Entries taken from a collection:
--------------------------------

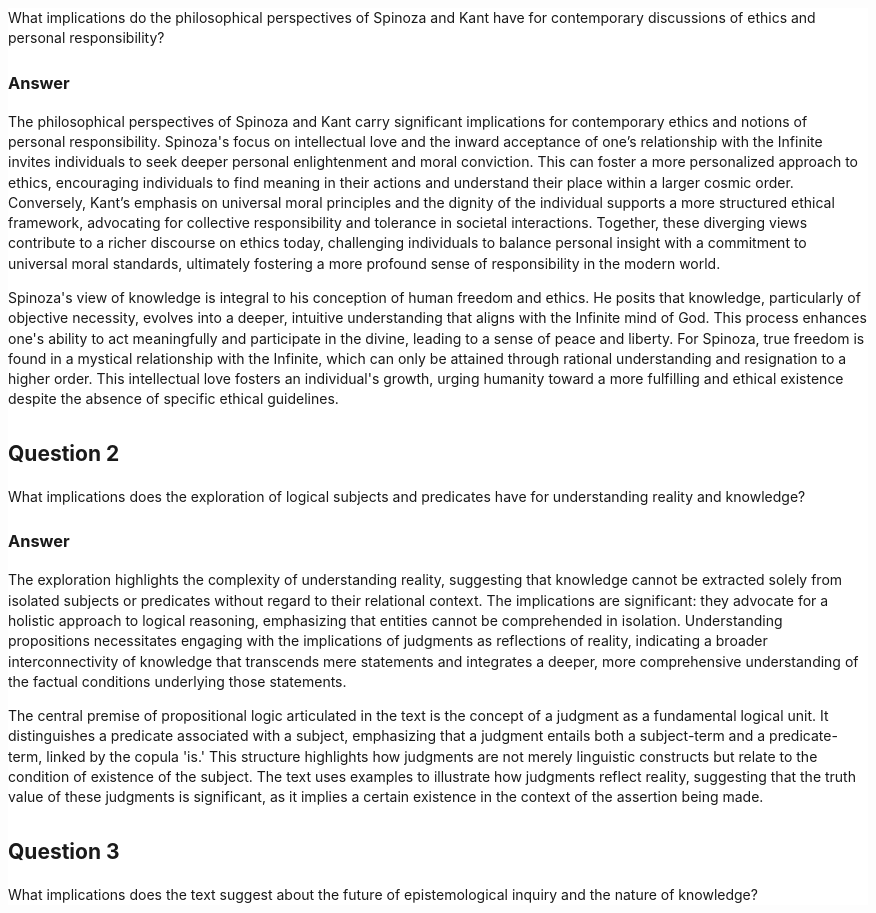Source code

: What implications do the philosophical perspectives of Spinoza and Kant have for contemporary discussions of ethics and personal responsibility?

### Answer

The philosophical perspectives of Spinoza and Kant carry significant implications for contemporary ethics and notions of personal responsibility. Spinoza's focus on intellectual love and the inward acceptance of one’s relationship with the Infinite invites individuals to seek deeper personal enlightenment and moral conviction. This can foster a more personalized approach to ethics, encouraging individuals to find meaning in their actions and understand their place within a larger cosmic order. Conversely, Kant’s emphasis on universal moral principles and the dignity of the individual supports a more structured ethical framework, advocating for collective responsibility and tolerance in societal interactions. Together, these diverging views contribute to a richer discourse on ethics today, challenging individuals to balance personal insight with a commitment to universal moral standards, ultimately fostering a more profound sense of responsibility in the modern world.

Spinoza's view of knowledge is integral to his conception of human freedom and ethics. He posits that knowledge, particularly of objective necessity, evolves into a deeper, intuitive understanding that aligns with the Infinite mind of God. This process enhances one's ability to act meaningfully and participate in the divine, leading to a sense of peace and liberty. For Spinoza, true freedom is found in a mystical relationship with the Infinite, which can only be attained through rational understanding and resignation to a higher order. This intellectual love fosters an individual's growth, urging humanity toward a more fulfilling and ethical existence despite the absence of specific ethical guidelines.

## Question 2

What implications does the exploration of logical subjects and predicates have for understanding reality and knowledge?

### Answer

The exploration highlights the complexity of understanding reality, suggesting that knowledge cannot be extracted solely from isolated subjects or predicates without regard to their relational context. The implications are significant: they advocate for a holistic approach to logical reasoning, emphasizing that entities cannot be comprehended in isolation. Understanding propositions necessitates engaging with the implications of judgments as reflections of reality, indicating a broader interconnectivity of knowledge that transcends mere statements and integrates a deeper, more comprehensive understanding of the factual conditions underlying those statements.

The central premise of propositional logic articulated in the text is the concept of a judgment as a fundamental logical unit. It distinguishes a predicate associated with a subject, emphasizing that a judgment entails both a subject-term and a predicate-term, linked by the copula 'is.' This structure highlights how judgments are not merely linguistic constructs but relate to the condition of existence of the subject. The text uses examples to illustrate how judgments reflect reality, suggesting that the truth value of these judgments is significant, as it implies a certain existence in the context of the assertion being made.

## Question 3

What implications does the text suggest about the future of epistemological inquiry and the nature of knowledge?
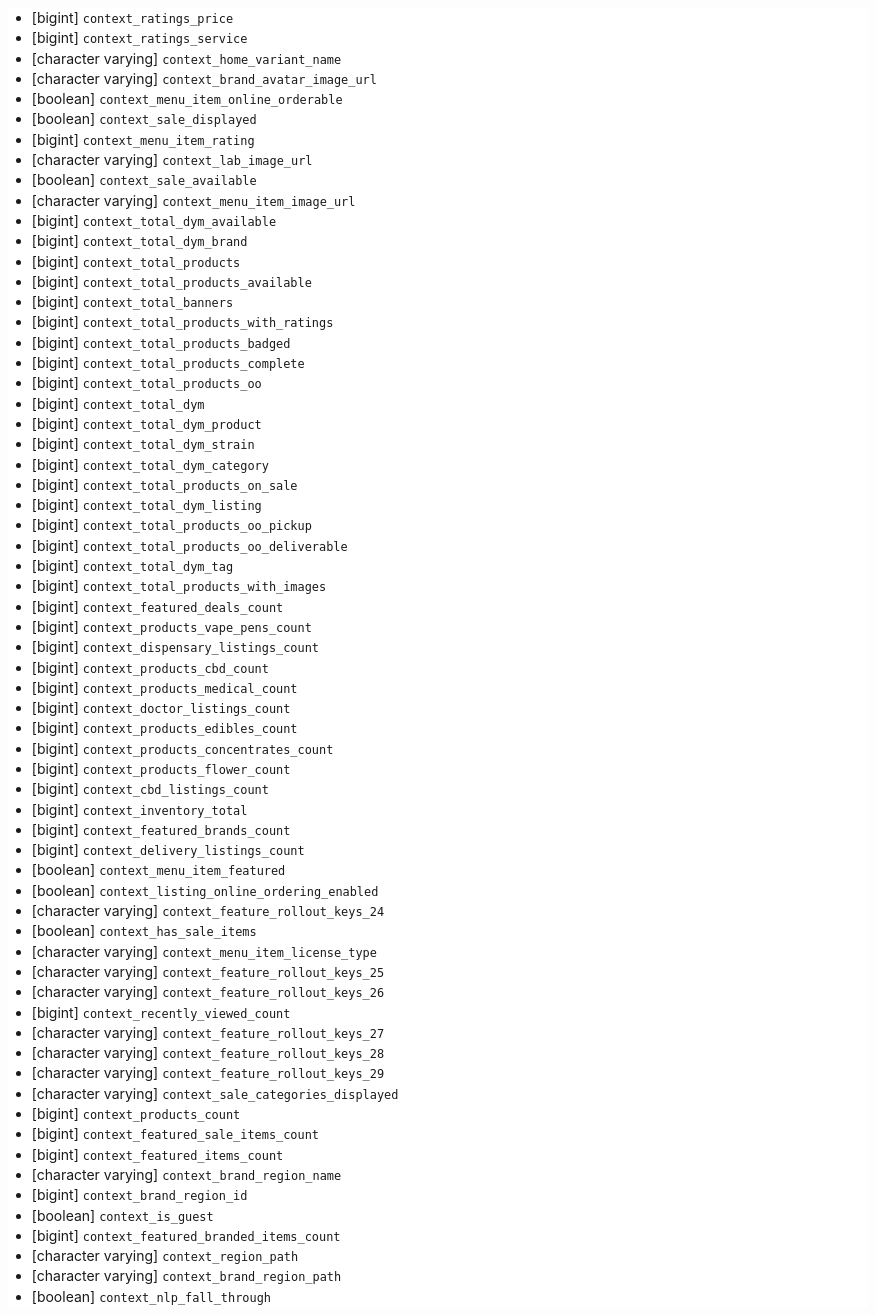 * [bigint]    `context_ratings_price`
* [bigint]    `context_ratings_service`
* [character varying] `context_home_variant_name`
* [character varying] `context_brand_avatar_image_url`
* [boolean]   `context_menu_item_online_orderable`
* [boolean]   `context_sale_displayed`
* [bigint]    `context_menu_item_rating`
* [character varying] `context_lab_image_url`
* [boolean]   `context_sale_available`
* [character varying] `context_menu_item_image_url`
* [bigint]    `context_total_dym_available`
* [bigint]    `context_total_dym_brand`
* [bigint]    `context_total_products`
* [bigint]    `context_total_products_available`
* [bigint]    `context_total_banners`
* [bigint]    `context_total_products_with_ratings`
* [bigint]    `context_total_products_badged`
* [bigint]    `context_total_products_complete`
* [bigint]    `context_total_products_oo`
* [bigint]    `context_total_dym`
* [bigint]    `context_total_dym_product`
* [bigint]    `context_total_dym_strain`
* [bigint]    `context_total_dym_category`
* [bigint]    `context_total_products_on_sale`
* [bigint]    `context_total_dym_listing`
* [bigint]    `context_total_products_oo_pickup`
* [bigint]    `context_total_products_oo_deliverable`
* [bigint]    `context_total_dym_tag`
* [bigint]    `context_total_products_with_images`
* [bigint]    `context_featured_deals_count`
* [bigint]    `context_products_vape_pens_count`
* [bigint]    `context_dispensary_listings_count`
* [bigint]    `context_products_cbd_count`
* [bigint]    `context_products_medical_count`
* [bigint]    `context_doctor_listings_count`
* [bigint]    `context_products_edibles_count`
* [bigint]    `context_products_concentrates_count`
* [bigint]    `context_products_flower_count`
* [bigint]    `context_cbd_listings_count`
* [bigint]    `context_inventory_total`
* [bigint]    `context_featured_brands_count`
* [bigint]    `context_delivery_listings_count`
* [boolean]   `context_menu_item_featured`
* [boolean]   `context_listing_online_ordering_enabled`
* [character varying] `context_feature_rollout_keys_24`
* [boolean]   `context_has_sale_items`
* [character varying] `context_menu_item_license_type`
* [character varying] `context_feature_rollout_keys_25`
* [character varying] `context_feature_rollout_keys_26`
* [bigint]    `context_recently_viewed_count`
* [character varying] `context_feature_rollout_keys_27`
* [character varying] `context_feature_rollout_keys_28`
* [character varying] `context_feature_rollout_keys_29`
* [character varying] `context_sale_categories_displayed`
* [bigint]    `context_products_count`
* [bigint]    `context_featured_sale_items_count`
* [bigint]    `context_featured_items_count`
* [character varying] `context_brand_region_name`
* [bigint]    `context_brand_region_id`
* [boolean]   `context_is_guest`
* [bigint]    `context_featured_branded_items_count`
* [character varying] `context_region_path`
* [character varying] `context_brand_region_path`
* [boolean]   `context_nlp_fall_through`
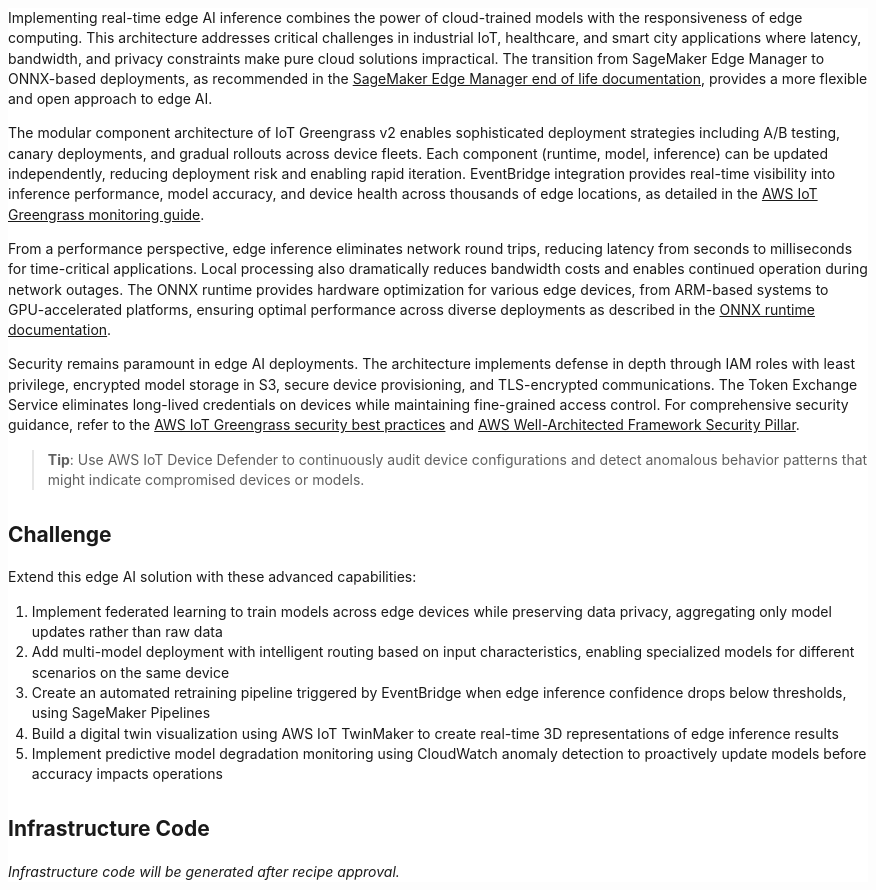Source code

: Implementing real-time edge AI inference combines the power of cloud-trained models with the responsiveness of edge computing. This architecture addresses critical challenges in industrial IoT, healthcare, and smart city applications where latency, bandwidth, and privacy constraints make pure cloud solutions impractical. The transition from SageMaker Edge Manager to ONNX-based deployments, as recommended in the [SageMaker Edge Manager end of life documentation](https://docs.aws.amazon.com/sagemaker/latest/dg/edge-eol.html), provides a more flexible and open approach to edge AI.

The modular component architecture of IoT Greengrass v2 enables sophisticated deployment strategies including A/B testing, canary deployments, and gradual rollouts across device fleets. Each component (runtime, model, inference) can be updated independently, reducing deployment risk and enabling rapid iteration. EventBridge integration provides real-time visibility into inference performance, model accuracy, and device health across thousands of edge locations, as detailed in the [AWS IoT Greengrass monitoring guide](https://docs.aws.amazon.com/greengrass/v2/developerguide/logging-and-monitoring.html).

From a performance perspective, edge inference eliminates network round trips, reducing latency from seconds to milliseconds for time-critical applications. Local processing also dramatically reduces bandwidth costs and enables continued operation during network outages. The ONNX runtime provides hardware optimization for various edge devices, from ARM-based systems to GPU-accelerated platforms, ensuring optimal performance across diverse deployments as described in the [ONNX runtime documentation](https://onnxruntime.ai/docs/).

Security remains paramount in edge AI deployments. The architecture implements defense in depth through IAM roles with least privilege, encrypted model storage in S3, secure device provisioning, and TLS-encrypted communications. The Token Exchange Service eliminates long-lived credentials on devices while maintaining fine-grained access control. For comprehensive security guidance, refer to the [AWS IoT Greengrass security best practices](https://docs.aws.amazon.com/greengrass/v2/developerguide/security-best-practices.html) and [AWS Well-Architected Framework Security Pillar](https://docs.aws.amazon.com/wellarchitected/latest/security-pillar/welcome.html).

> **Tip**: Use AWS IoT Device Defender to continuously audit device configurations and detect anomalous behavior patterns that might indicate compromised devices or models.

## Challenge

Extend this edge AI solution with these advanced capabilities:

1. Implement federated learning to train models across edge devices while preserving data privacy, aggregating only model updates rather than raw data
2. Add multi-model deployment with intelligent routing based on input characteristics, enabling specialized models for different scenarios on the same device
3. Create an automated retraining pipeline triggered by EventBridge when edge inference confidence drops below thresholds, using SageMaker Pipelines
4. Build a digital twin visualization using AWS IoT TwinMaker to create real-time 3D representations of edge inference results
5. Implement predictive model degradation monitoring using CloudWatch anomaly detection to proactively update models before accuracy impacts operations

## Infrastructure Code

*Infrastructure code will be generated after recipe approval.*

--------------------------------

When copying the records above, please match them exactly but leave out all pictures.

Source code

: What implications do the philosophical perspectives of Spinoza and Kant have for contemporary discussions of ethics and personal responsibility?

### Answer

The philosophical perspectives of Spinoza and Kant carry significant implications for contemporary ethics and notions of personal responsibility. Spinoza's focus on intellectual love and the inward acceptance of one’s relationship with the Infinite invites individuals to seek deeper personal enlightenment and moral conviction. This can foster a more personalized approach to ethics, encouraging individuals to find meaning in their actions and understand their place within a larger cosmic order. Conversely, Kant’s emphasis on universal moral principles and the dignity of the individual supports a more structured ethical framework, advocating for collective responsibility and tolerance in societal interactions. Together, these diverging views contribute to a richer discourse on ethics today, challenging individuals to balance personal insight with a commitment to universal moral standards, ultimately fostering a more profound sense of responsibility in the modern world.

Spinoza's view of knowledge is integral to his conception of human freedom and ethics. He posits that knowledge, particularly of objective necessity, evolves into a deeper, intuitive understanding that aligns with the Infinite mind of God. This process enhances one's ability to act meaningfully and participate in the divine, leading to a sense of peace and liberty. For Spinoza, true freedom is found in a mystical relationship with the Infinite, which can only be attained through rational understanding and resignation to a higher order. This intellectual love fosters an individual's growth, urging humanity toward a more fulfilling and ethical existence despite the absence of specific ethical guidelines.

## Question 2

What implications does the exploration of logical subjects and predicates have for understanding reality and knowledge?

### Answer

The exploration highlights the complexity of understanding reality, suggesting that knowledge cannot be extracted solely from isolated subjects or predicates without regard to their relational context. The implications are significant: they advocate for a holistic approach to logical reasoning, emphasizing that entities cannot be comprehended in isolation. Understanding propositions necessitates engaging with the implications of judgments as reflections of reality, indicating a broader interconnectivity of knowledge that transcends mere statements and integrates a deeper, more comprehensive understanding of the factual conditions underlying those statements.

The central premise of propositional logic articulated in the text is the concept of a judgment as a fundamental logical unit. It distinguishes a predicate associated with a subject, emphasizing that a judgment entails both a subject-term and a predicate-term, linked by the copula 'is.' This structure highlights how judgments are not merely linguistic constructs but relate to the condition of existence of the subject. The text uses examples to illustrate how judgments reflect reality, suggesting that the truth value of these judgments is significant, as it implies a certain existence in the context of the assertion being made.

## Question 3

What implications does the text suggest about the future of epistemological inquiry and the nature of knowledge?
 * [bigint]    `context_ratings_price`
* [bigint]    `context_ratings_service`
* [character varying] `context_home_variant_name`
* [character varying] `context_brand_avatar_image_url`
* [boolean]   `context_menu_item_online_orderable`
* [boolean]   `context_sale_displayed`
* [bigint]    `context_menu_item_rating`
* [character varying] `context_lab_image_url`
* [boolean]   `context_sale_available`
* [character varying] `context_menu_item_image_url`
* [bigint]    `context_total_dym_available`
* [bigint]    `context_total_dym_brand`
* [bigint]    `context_total_products`
* [bigint]    `context_total_products_available`
* [bigint]    `context_total_banners`
* [bigint]    `context_total_products_with_ratings`
* [bigint]    `context_total_products_badged`
* [bigint]    `context_total_products_complete`
* [bigint]    `context_total_products_oo`
* [bigint]    `context_total_dym`
* [bigint]    `context_total_dym_product`
* [bigint]    `context_total_dym_strain`
* [bigint]    `context_total_dym_category`
* [bigint]    `context_total_products_on_sale`
* [bigint]    `context_total_dym_listing`
* [bigint]    `context_total_products_oo_pickup`
* [bigint]    `context_total_products_oo_deliverable`
* [bigint]    `context_total_dym_tag`
* [bigint]    `context_total_products_with_images`
* [bigint]    `context_featured_deals_count`
* [bigint]    `context_products_vape_pens_count`
* [bigint]    `context_dispensary_listings_count`
* [bigint]    `context_products_cbd_count`
* [bigint]    `context_products_medical_count`
* [bigint]    `context_doctor_listings_count`
* [bigint]    `context_products_edibles_count`
* [bigint]    `context_products_concentrates_count`
* [bigint]    `context_products_flower_count`
* [bigint]    `context_cbd_listings_count`
* [bigint]    `context_inventory_total`
* [bigint]    `context_featured_brands_count`
* [bigint]    `context_delivery_listings_count`
* [boolean]   `context_menu_item_featured`
* [boolean]   `context_listing_online_ordering_enabled`
* [character varying] `context_feature_rollout_keys_24`
* [boolean]   `context_has_sale_items`
* [character varying] `context_menu_item_license_type`
* [character varying] `context_feature_rollout_keys_25`
* [character varying] `context_feature_rollout_keys_26`
* [bigint]    `context_recently_viewed_count`
* [character varying] `context_feature_rollout_keys_27`
* [character varying] `context_feature_rollout_keys_28`
* [character varying] `context_feature_rollout_keys_29`
* [character varying] `context_sale_categories_displayed`
* [bigint]    `context_products_count`
* [bigint]    `context_featured_sale_items_count`
* [bigint]    `context_featured_items_count`
* [character varying] `context_brand_region_name`
* [bigint]    `context_brand_region_id`
* [boolean]   `context_is_guest`
* [bigint]    `context_featured_branded_items_count`
* [character varying] `context_region_path`
* [character varying] `context_brand_region_path`
* [boolean]   `context_nlp_fall_through`
Source code

: Implementing real-time edge AI inference combines the power of cloud-trained models with the responsiveness of edge computing. This architecture addresses critical challenges in industrial IoT, healthcare, and smart city applications where latency, bandwidth, and privacy constraints make pure cloud solutions impractical. The transition from SageMaker Edge Manager to ONNX-based deployments, as recommended in the [SageMaker Edge Manager end of life documentation](https://docs.aws.amazon.com/sagemaker/latest/dg/edge-eol.html), provides a more flexible and open approach to edge AI.

The modular component architecture of IoT Greengrass v2 enables sophisticated deployment strategies including A/B testing, canary deployments, and gradual rollouts across device fleets. Each component (runtime, model, inference) can be updated independently, reducing deployment risk and enabling rapid iteration. EventBridge integration provides real-time visibility into inference performance, model accuracy, and device health across thousands of edge locations, as detailed in the [AWS IoT Greengrass monitoring guide](https://docs.aws.amazon.com/greengrass/v2/developerguide/logging-and-monitoring.html).

From a performance perspective, edge inference eliminates network round trips, reducing latency from seconds to milliseconds for time-critical applications. Local processing also dramatically reduces bandwidth costs and enables continued operation during network outages. The ONNX runtime provides hardware optimization for various edge devices, from ARM-based systems to GPU-accelerated platforms, ensuring optimal performance across diverse deployments as described in the [ONNX runtime documentation](https://onnxruntime.ai/docs/).

Security remains paramount in edge AI deployments. The architecture implements defense in depth through IAM roles with least privilege, encrypted model storage in S3, secure device provisioning, and TLS-encrypted communications. The Token Exchange Service eliminates long-lived credentials on devices while maintaining fine-grained access control. For comprehensive security guidance, refer to the [AWS IoT Greengrass security best practices](https://docs.aws.amazon.com/greengrass/v2/developerguide/security-best-practices.html) and [AWS Well-Architected Framework Security Pillar](https://docs.aws.amazon.com/wellarchitected/latest/security-pillar/welcome.html).

> **Tip**: Use AWS IoT Device Defender to continuously audit device configurations and detect anomalous behavior patterns that might indicate compromised devices or models.

## Challenge

Extend this edge AI solution with these advanced capabilities:

1. Implement federated learning to train models across edge devices while preserving data privacy, aggregating only model updates rather than raw data
2. Add multi-model deployment with intelligent routing based on input characteristics, enabling specialized models for different scenarios on the same device
3. Create an automated retraining pipeline triggered by EventBridge when edge inference confidence drops below thresholds, using SageMaker Pipelines
4. Build a digital twin visualization using AWS IoT TwinMaker to create real-time 3D representations of edge inference results
5. Implement predictive model degradation monitoring using CloudWatch anomaly detection to proactively update models before accuracy impacts operations

## Infrastructure Code

*Infrastructure code will be generated after recipe approval.*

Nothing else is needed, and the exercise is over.